>>>>
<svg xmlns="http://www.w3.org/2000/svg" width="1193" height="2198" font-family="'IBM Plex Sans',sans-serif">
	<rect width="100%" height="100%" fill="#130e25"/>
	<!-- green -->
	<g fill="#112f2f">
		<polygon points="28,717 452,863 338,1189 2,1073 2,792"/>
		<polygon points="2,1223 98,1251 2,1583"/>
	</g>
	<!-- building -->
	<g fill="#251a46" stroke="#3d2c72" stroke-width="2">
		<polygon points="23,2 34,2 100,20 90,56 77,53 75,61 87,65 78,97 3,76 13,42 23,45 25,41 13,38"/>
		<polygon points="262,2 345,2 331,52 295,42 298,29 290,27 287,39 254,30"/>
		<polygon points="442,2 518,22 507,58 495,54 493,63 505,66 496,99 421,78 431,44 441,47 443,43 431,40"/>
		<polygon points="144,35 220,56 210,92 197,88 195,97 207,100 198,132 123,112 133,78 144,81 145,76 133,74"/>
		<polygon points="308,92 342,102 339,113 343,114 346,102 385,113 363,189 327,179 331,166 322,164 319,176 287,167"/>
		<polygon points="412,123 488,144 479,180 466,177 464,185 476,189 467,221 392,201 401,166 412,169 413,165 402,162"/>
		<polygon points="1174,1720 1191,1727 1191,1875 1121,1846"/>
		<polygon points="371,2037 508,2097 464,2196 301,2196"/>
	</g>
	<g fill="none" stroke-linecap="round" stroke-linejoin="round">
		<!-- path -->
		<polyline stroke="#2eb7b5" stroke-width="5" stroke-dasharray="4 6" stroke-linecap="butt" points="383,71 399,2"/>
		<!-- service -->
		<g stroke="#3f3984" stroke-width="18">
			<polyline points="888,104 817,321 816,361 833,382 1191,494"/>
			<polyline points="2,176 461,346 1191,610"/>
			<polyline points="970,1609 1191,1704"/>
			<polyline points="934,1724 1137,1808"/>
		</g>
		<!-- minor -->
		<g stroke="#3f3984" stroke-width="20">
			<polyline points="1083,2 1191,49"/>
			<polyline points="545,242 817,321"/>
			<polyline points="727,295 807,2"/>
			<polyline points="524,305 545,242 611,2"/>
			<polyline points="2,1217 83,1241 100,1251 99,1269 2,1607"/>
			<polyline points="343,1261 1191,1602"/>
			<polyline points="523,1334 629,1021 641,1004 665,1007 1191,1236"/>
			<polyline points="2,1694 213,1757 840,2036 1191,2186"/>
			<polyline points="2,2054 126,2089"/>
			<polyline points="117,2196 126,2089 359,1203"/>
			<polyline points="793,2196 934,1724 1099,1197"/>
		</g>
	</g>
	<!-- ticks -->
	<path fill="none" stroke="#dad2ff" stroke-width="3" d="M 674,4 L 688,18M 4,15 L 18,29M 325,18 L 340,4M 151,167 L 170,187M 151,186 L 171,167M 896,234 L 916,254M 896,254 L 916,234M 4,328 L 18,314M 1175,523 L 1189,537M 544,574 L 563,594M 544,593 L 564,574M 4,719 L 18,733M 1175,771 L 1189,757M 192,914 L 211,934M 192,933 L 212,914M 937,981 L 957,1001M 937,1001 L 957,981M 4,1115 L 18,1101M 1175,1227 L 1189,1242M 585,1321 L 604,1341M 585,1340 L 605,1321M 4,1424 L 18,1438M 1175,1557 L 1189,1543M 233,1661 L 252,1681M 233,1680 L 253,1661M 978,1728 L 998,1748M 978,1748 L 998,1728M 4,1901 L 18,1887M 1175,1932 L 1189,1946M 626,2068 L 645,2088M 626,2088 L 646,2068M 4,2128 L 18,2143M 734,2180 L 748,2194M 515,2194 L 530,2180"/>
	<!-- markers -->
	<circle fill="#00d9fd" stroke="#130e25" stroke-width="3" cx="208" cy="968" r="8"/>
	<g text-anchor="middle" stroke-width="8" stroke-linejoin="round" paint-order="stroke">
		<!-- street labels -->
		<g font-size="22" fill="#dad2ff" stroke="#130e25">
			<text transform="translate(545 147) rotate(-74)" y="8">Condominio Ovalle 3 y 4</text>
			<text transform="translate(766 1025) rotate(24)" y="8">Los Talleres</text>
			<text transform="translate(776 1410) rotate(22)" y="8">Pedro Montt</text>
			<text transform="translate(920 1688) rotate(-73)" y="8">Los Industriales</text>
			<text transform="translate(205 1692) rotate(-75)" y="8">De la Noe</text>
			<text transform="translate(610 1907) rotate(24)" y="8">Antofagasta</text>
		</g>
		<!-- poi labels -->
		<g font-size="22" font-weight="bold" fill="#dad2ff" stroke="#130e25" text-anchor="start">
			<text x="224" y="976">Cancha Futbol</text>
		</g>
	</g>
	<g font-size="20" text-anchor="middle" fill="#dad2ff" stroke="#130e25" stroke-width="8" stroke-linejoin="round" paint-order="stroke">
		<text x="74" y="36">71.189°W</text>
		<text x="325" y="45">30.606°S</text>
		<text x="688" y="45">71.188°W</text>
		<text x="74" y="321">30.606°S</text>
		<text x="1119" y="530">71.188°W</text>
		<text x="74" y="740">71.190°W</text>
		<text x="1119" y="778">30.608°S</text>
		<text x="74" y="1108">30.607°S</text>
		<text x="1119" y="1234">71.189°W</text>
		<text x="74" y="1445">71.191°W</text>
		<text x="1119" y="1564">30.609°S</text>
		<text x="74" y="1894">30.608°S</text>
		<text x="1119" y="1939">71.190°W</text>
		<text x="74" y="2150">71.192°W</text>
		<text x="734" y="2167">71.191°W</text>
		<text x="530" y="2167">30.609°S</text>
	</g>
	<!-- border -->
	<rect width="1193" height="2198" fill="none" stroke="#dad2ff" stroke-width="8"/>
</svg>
<<<<
▸ **WORK REQUIRED**
Retype the material above exactly as given.

▸ **TASK RESPONSE**
<svg xmlns="http://www.w3.org/2000/svg" width="1193" height="2198" font-family="'IBM Plex Sans',sans-serif">
	<rect width="100%" height="100%" fill="#130e25"/>
	<!-- green -->
	<g fill="#112f2f">
		<polygon points="28,717 452,863 338,1189 2,1073 2,792"/>
		<polygon points="2,1223 98,1251 2,1583"/>
	</g>
	<!-- building -->
	<g fill="#251a46" stroke="#3d2c72" stroke-width="2">
		<polygon points="23,2 34,2 100,20 90,56 77,53 75,61 87,65 78,97 3,76 13,42 23,45 25,41 13,38"/>
		<polygon points="262,2 345,2 331,52 295,42 298,29 290,27 287,39 254,30"/>
		<polygon points="442,2 518,22 507,58 495,54 493,63 505,66 496,99 421,78 431,44 441,47 443,43 431,40"/>
		<polygon points="144,35 220,56 210,92 197,88 195,97 207,100 198,132 123,112 133,78 144,81 145,76 133,74"/>
		<polygon points="308,92 342,102 339,113 343,114 346,102 385,113 363,189 327,179 331,166 322,164 319,176 287,167"/>
		<polygon points="412,123 488,144 479,180 466,177 464,185 476,189 467,221 392,201 401,166 412,169 413,165 402,162"/>
		<polygon points="1174,1720 1191,1727 1191,1875 1121,1846"/>
		<polygon points="371,2037 508,2097 464,2196 301,2196"/>
	</g>
	<g fill="none" stroke-linecap="round" stroke-linejoin="round">
		<!-- path -->
		<polyline stroke="#2eb7b5" stroke-width="5" stroke-dasharray="4 6" stroke-linecap="butt" points="383,71 399,2"/>
		<!-- service -->
		<g stroke="#3f3984" stroke-width="18">
			<polyline points="888,104 817,321 816,361 833,382 1191,494"/>
			<polyline points="2,176 461,346 1191,610"/>
			<polyline points="970,1609 1191,1704"/>
			<polyline points="934,1724 1137,1808"/>
		</g>
		<!-- minor -->
		<g stroke="#3f3984" stroke-width="20">
			<polyline points="1083,2 1191,49"/>
			<polyline points="545,242 817,321"/>
			<polyline points="727,295 807,2"/>
			<polyline points="524,305 545,242 611,2"/>
			<polyline points="2,1217 83,1241 100,1251 99,1269 2,1607"/>
			<polyline points="343,1261 1191,1602"/>
			<polyline points="523,1334 629,1021 641,1004 665,1007 1191,1236"/>
			<polyline points="2,1694 213,1757 840,2036 1191,2186"/>
			<polyline points="2,2054 126,2089"/>
			<polyline points="117,2196 126,2089 359,1203"/>
			<polyline points="793,2196 934,1724 1099,1197"/>
		</g>
	</g>
	<!-- ticks -->
	<path fill="none" stroke="#dad2ff" stroke-width="3" d="M 674,4 L 688,18M 4,15 L 18,29M 325,18 L 340,4M 151,167 L 170,187M 151,186 L 171,167M 896,234 L 916,254M 896,254 L 916,234M 4,328 L 18,314M 1175,523 L 1189,537M 544,574 L 563,594M 544,593 L 564,574M 4,719 L 18,733M 1175,771 L 1189,757M 192,914 L 211,934M 192,933 L 212,914M 937,981 L 957,1001M 937,1001 L 957,981M 4,1115 L 18,1101M 1175,1227 L 1189,1242M 585,1321 L 604,1341M 585,1340 L 605,1321M 4,1424 L 18,1438M 1175,1557 L 1189,1543M 233,1661 L 252,1681M 233,1680 L 253,1661M 978,1728 L 998,1748M 978,1748 L 998,1728M 4,1901 L 18,1887M 1175,1932 L 1189,1946M 626,2068 L 645,2088M 626,2088 L 646,2068M 4,2128 L 18,2143M 734,2180 L 748,2194M 515,2194 L 530,2180"/>
	<!-- markers -->
	<circle fill="#00d9fd" stroke="#130e25" stroke-width="3" cx="208" cy="968" r="8"/>
	<g text-anchor="middle" stroke-width="8" stroke-linejoin="round" paint-order="stroke">
		<!-- street labels -->
		<g font-size="22" fill="#dad2ff" stroke="#130e25">
			<text transform="translate(545 147) rotate(-74)" y="8">Condominio Ovalle 3 y 4</text>
			<text transform="translate(766 1025) rotate(24)" y="8">Los Talleres</text>
			<text transform="translate(776 1410) rotate(22)" y="8">Pedro Montt</text>
			<text transform="translate(920 1688) rotate(-73)" y="8">Los Industriales</text>
			<text transform="translate(205 1692) rotate(-75)" y="8">De la Noe</text>
			<text transform="translate(610 1907) rotate(24)" y="8">Antofagasta</text>
		</g>
		<!-- poi labels -->
		<g font-size="22" font-weight="bold" fill="#dad2ff" stroke="#130e25" text-anchor="start">
			<text x="224" y="976">Cancha Futbol</text>
		</g>
	</g>
	<g font-size="20" text-anchor="middle" fill="#dad2ff" stroke="#130e25" stroke-width="8" stroke-linejoin="round" paint-order="stroke">
		<text x="74" y="36">71.189°W</text>
		<text x="325" y="45">30.606°S</text>
		<text x="688" y="45">71.188°W</text>
		<text x="74" y="321">30.606°S</text>
		<text x="1119" y="530">71.188°W</text>
		<text x="74" y="740">71.190°W</text>
		<text x="1119" y="778">30.608°S</text>
		<text x="74" y="1108">30.607°S</text>
		<text x="1119" y="1234">71.189°W</text>
		<text x="74" y="1445">71.191°W</text>
		<text x="1119" y="1564">30.609°S</text>
		<text x="74" y="1894">30.608°S</text>
		<text x="1119" y="1939">71.190°W</text>
		<text x="74" y="2150">71.192°W</text>
		<text x="734" y="2167">71.191°W</text>
		<text x="530" y="2167">30.609°S</text>
	</g>
	<!-- border -->
	<rect width="1193" height="2198" fill="none" stroke="#dad2ff" stroke-width="8"/>
</svg>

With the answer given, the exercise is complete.